### SOURCE TEXT

Skip to content

reduce_sum: Task Isolation Missing in TBB #3388

@andrepfeuffer

Description

@andrepfeuffer

Deadlock or Wrong Results

Files Affected

  • stan/lib/stan_math/stan/math/prim/functor/reduce_sum.hpp
    • tbb::parallel_reduce call site

Root Cause Analysis

When reduce_sum calls are nested (one reduce_sum inside another's ReduceFunction), TBB task stealing can corrupt partial sums:

struct outer_fn {
  double operator()(const std::vector<double>& slice, size_t start, size_t end,
                    std::ostream* msgs) const {
    // Inner reduce_sum inside outer reduce_sum!
    return stan::math::reduce_sum<inner_fn>(slice, grainsize, msgs);
  }
};

std::vector<double> outer_data(100, 1.0);
double result = stan::math::reduce_sum<outer_fn>(outer_data, 5, nullptr);

The Problem:

TBB's task stealing allows work from one task to be stolen by another:

Outer reduce_sum:
  Chunk A: running inner_reduce_sum
  Chunk B: ready to run
  Chunk C: ready to run

Inner reduce_sum (from Chunk A):
  Task 1: running
  Task 2: ready

TBB's work stealer:
  "Chunk B is idle, but Inner Task 1 is ready → steal it for Chunk B"
  
Result:
  Work from different reduction trees intermixes
  Partial sums from Inner get added to Outer incorrectly
  Deadlock possible if all threads stuck waiting on wrong tasks

The Fix

// BEFORE (allows task stealing):
tbb::parallel_reduce(range, worker);
return_type result = worker.sum_;

// AFTER (isolates task arena):
return_type result(0);
tbb::this_task_arena::isolate([&] {
  tbb::parallel_reduce(range, worker);
  result = worker.sum_;
});
return result;

tbb::this_task_arena::isolate() creates a boundary that TBB respects — work inside cannot be stolen by work outside, and vice versa.

### PROVIDED MATERIAL
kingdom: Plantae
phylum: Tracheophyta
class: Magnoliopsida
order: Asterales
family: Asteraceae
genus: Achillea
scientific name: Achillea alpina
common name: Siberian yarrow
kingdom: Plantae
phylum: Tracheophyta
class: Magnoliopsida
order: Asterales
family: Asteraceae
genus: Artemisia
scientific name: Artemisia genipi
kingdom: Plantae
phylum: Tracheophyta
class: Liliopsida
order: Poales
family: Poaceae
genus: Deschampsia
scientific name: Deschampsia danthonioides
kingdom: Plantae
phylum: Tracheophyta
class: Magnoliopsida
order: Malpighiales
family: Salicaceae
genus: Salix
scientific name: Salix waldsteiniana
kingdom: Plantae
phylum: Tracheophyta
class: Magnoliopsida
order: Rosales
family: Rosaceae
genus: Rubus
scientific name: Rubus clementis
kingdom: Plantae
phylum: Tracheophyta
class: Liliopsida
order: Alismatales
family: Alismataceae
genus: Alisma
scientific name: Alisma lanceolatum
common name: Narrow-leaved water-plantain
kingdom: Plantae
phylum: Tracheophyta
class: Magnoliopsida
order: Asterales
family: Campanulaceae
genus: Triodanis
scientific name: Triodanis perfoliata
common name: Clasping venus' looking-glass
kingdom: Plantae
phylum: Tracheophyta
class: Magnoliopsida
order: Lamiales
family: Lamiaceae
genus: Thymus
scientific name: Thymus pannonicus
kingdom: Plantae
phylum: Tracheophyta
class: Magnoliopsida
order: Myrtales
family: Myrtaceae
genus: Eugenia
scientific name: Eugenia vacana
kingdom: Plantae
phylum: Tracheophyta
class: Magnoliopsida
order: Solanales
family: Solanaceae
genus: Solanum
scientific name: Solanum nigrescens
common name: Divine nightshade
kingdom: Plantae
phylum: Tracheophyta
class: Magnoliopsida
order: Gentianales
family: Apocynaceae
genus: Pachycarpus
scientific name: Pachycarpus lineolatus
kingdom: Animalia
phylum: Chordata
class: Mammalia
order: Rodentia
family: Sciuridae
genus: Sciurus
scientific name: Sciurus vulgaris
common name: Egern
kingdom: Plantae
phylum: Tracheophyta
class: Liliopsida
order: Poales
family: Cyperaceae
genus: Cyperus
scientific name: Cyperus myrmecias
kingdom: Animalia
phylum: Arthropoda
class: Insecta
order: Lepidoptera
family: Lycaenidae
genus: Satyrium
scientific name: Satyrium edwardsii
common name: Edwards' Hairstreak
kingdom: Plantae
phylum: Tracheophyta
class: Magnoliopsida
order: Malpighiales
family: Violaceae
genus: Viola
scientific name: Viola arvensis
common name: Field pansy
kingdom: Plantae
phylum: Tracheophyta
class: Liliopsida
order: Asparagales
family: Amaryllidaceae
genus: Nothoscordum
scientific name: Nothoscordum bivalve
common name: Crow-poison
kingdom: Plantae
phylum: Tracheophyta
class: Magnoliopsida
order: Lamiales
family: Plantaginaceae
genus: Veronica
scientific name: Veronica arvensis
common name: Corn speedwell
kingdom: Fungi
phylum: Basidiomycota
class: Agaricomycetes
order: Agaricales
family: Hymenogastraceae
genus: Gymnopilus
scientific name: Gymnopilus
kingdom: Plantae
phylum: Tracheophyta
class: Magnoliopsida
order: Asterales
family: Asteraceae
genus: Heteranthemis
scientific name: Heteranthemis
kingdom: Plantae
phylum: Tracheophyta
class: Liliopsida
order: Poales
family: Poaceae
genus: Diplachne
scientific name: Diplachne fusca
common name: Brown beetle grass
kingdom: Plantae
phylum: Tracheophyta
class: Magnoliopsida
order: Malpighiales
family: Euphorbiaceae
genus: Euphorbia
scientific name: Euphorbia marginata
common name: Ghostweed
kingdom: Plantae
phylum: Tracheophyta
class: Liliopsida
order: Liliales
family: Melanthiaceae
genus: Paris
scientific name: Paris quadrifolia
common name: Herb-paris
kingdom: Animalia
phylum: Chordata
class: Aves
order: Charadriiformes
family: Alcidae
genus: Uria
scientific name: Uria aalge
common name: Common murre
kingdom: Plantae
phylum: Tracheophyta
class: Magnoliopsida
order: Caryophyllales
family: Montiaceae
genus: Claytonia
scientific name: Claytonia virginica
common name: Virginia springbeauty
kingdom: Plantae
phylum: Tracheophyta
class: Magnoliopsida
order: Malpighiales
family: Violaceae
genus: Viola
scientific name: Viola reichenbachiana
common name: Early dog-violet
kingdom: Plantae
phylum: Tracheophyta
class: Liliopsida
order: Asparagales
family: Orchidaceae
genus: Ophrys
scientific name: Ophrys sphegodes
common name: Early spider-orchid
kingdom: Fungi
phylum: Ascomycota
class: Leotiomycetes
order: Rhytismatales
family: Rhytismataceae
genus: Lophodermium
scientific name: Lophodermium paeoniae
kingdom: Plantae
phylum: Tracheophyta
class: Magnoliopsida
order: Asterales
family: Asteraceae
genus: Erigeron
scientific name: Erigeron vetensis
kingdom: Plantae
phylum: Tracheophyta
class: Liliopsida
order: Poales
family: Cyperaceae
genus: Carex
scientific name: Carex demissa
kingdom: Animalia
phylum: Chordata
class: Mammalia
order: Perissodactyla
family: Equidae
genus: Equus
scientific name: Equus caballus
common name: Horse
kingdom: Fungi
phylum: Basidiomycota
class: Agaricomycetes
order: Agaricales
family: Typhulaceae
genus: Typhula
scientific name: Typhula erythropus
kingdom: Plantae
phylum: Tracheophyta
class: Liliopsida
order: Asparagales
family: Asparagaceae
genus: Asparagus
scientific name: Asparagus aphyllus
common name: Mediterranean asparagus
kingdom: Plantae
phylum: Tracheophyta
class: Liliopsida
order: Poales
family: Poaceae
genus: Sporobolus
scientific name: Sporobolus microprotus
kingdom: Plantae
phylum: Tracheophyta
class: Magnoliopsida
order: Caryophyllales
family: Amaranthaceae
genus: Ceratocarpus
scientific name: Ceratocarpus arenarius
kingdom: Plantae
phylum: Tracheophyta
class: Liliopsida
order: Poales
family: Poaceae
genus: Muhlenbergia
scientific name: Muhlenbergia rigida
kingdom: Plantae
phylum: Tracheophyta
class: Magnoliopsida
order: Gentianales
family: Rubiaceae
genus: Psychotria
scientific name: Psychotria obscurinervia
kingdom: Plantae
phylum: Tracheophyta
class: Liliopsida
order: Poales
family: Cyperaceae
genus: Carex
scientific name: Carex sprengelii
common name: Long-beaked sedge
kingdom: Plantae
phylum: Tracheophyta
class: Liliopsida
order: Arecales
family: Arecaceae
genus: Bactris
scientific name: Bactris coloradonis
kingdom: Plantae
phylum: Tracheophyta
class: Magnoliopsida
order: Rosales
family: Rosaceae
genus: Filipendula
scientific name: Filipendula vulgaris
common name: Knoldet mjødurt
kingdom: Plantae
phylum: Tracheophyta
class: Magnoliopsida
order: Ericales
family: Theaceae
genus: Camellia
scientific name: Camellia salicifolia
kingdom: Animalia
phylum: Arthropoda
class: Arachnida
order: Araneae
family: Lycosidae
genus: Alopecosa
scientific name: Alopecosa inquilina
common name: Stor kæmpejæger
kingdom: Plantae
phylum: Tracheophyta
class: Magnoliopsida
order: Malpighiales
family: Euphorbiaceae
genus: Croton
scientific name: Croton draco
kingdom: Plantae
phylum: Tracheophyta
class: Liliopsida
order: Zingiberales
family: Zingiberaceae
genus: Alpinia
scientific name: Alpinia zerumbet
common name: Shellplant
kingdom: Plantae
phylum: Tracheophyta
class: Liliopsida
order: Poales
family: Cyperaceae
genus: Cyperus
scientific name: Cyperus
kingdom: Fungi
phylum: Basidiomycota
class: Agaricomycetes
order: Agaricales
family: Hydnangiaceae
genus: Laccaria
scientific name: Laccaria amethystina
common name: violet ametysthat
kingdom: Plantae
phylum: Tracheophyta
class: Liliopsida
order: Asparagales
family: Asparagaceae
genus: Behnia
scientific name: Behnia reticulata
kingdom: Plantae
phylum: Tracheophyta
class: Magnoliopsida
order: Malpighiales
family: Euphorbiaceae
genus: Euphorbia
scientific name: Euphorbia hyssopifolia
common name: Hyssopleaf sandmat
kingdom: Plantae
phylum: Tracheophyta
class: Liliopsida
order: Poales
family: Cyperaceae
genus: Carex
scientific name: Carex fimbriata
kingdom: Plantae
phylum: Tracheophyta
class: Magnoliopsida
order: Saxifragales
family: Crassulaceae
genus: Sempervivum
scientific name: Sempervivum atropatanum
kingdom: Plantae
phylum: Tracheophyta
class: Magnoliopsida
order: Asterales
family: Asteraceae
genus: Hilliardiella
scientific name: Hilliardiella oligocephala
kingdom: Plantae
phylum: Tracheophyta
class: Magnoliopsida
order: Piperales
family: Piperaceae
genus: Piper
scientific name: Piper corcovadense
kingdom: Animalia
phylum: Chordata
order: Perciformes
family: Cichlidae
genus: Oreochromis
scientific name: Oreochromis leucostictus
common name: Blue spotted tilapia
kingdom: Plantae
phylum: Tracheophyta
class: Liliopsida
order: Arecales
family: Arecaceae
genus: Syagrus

### THE TASK
Please answer from the reduce_sum issue: what does tbb::this_task_arena::isolate() create? The lines above stand on their own and are unrelated to the reduce_sum issue.

### THE RESPONSE
It creates a boundary that TBB respects, so work inside cannot be stolen by work outside, and vice versa.